A lot of humour is universal, I grew up watching The Simpsons at its peak and I think I learnt a lot about humour from that. It was a show that had something for all age groups and some bits I only understood when I was much older and I think that's fine. I just try to hit a nice spot where the humour doesn't feel too young to exclude older readers.

 

Q: What next for Super Happy Magic Forest, and how many of these books do you plan to write?

A: I'm currently working on the artwork for the second book. I'll hopefully continue to make them for as long as I feel I have new stories to tell. In the picturebooks I show a huge world, but we don't get to stop in each place for very long and explore them. That's what we can do now - it's great to be able to get more out of the content I'd already created.

 

Q: What else are you working on? And where do you do your best writing and illustrating?

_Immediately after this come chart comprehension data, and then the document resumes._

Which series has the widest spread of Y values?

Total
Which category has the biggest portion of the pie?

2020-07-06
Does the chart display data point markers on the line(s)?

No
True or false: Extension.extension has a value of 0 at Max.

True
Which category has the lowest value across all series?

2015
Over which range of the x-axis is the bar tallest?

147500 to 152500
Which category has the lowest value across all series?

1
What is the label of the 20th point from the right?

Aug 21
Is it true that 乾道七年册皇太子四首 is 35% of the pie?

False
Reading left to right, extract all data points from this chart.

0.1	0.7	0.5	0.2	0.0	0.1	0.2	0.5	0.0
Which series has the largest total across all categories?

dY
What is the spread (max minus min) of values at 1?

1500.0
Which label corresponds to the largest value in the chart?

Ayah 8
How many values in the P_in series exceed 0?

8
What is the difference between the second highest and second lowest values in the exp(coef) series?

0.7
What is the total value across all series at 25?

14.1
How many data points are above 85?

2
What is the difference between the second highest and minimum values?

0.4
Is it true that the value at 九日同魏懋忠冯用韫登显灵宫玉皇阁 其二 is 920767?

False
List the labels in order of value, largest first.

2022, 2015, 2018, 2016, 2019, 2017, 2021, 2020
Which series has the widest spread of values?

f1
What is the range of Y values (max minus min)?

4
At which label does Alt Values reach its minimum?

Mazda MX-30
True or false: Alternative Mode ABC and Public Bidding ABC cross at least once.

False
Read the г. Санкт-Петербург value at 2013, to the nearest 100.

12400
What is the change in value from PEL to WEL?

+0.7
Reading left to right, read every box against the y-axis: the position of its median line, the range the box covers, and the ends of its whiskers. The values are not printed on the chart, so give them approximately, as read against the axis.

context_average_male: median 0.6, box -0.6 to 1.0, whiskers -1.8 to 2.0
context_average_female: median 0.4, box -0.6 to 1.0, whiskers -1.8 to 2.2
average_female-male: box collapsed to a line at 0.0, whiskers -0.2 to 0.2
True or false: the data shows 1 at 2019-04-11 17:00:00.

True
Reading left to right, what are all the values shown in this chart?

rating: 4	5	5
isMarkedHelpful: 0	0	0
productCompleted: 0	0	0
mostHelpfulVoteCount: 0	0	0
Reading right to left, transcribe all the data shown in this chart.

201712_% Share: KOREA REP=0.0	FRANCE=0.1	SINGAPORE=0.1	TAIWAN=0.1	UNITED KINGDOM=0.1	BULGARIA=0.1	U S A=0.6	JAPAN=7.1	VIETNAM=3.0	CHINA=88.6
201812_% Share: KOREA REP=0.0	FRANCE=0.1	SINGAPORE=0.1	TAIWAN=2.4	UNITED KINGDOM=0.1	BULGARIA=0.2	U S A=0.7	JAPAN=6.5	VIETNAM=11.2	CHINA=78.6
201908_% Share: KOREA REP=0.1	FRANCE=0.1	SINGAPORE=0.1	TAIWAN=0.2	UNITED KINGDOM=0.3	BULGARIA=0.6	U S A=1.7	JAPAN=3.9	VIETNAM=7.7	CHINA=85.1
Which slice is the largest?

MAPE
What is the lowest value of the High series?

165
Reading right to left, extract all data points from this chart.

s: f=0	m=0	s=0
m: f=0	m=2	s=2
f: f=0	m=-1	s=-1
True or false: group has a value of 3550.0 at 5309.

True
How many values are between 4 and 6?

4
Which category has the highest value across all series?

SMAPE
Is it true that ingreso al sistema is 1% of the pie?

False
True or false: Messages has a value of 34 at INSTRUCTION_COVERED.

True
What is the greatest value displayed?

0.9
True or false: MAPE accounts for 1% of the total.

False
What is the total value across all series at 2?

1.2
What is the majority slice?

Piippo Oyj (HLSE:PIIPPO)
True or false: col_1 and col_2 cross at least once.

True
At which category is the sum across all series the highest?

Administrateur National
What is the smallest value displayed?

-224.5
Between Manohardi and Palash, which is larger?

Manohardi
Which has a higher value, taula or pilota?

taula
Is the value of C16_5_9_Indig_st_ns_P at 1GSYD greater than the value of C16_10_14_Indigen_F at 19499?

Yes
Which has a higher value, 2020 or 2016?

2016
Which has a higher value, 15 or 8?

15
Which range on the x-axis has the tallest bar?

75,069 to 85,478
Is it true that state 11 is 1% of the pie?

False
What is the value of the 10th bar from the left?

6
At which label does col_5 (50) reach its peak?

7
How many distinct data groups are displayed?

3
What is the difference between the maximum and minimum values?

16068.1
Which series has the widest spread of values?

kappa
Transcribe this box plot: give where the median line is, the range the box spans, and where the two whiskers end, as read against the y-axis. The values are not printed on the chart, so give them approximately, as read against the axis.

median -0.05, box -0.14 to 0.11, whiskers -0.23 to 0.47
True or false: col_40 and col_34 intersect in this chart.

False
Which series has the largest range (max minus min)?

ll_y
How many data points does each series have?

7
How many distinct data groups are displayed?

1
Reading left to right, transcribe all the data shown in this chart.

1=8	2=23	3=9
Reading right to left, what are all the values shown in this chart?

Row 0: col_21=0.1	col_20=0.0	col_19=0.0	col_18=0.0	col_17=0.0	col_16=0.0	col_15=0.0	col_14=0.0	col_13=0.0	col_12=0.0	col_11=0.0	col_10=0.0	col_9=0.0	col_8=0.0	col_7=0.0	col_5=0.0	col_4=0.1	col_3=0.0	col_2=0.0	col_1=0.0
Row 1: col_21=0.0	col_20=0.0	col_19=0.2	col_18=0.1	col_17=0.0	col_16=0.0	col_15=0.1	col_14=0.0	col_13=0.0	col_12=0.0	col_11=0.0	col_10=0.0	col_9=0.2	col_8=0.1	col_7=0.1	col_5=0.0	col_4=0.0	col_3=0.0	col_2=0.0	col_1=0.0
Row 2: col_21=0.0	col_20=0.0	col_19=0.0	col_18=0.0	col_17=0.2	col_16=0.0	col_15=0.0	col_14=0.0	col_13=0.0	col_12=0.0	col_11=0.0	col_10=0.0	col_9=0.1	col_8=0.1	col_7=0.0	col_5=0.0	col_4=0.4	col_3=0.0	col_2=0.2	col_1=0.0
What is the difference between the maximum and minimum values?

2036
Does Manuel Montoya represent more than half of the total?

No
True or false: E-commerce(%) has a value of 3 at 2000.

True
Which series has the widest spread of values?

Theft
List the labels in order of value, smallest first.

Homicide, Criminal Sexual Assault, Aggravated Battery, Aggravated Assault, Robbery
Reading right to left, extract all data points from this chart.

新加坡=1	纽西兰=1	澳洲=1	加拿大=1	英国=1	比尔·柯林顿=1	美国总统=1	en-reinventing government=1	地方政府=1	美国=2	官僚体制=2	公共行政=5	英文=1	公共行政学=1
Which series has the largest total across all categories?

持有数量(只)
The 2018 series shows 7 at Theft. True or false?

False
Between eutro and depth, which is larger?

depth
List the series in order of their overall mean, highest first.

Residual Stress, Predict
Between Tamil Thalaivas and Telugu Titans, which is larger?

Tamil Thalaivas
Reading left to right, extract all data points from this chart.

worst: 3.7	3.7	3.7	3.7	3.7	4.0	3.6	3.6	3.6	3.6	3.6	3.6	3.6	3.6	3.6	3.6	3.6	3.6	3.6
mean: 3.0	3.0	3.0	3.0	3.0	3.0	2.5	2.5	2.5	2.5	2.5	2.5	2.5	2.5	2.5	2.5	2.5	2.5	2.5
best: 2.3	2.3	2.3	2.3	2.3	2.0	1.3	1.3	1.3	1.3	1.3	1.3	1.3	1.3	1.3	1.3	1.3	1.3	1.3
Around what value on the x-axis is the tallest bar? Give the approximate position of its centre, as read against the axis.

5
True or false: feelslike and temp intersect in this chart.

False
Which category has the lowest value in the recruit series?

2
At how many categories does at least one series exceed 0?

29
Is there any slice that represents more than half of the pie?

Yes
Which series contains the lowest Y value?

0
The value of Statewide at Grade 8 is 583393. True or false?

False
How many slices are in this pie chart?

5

A: I'm working on a new picturebook alongside the Super Happy Magic Forest young reader books. It is an entirely new idea, so no pixies or unicorns here. I do most of the writing and illustrating from my home studio. So far the writing side of things has coincided with the summer months so I like to do that in the conservatory with the sun pouring in and the windows open. But anywhere will do as long as I'm in the right mindset really.

 

Q: What's your favourite escape from your desk?

A: Video games, mostly. Or walking around the country park I live next to. My folks also live on the north Cornwall coast so I like visiting them down there, the scenery is amazing. I wrote some of Humongous Fungus there, too!

 

Q: Have you read any other early readers that stand out for you?

A: Check out Elys Dolan's '...for beginners' series if you like what I do (or even if you don't). They're very funny. Also, the Stick Dog series by Tom Watson was my go-to at the Children's Bookshop I worked in when I knew I could get away with a couple of minutes of covert reading.